The allocation profile and the GC log are where GC problems are actually diagnosed. Read the code and the trace, then choose the fix a senior engineer would make first.

Goal

Practise the loop you run in every GC incident: read the hot path, predict where the garbage comes from, and reach for the highest-leverage fix before touching a single tuning knob.

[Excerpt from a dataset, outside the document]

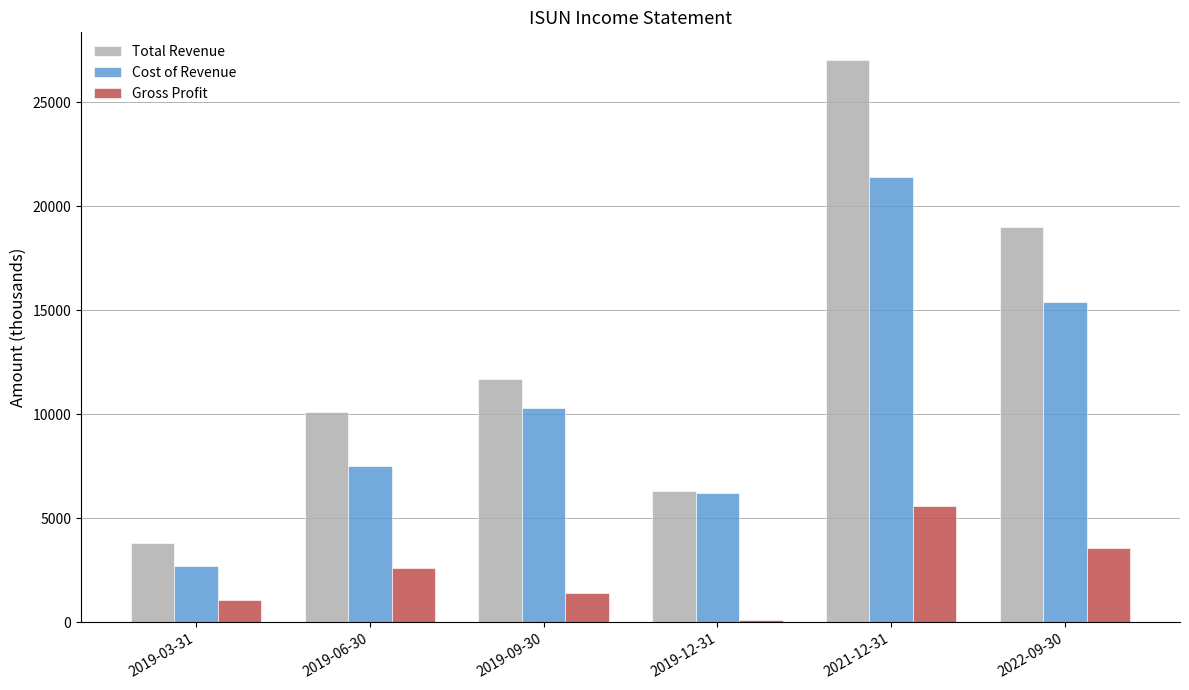

What is the spread (max minus min) of values at 2019-12-31?

6200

Snippet 1 — the growing slice

func collect(rows []Row) []byte {
    var out []byte                  // nil slice, zero capacity
    for _, r := range rows {
        line := fmt.Sprintf("%d,%s\n", r.ID, r.Name)
        out = append(out, line...)  // repeatedly grows + copies
    }
    return out
}
Quiz

With 100k rows, where does most of the garbage come from, and what is the single highest-leverage fix?

Snippet 2 — the pool

var bufPool = sync.Pool{New: func() any { return new(bytes.Buffer) }}

func render(w io.Writer, v *View) error {
    b := bufPool.Get().(*bytes.Buffer)
    defer bufPool.Put(b)
    // ... write a lot into b ...
    _, err := w.Write(b.Bytes())
    return err
}
Quiz

This pooled-buffer code has a correctness bug that a load test will eventually expose. What is it?

Snippet 3 — the gctrace line

gc 488 @62.1s 39%: 0.41+352+1.1 ms clock, ... 1900->2980->1490 MB, 1990 MB goal, 8 P
Quiz

Reading this single gctrace line, which statement is correct?

Snippet 4 — escape analysis

func newPoint(x, y int) *Point {   // returns a pointer...
    p := Point{x, y}
    return &p                      // ...so p escapes to the heap
}

func sumLocal(x, y int) int {
    p := Point{x, y}               // never escapes
    return p.X + p.Y               // stays on the stack
}
Quiz

Which call allocates on the heap (adding GC work), and what is the general rule?

Recap

Every GC incident is read in code and traces: zero-capacity slices and per-iteration Sprintf are classic allocation hotspots; pooled objects must be Reset before reuse; a gctrace line tells you GC CPU share and mark time at a glance; and escape analysis decides stack vs heap based on whether a reference outlives its frame. Diagnose from the profile, fix the allocation, then re-profile to confirm.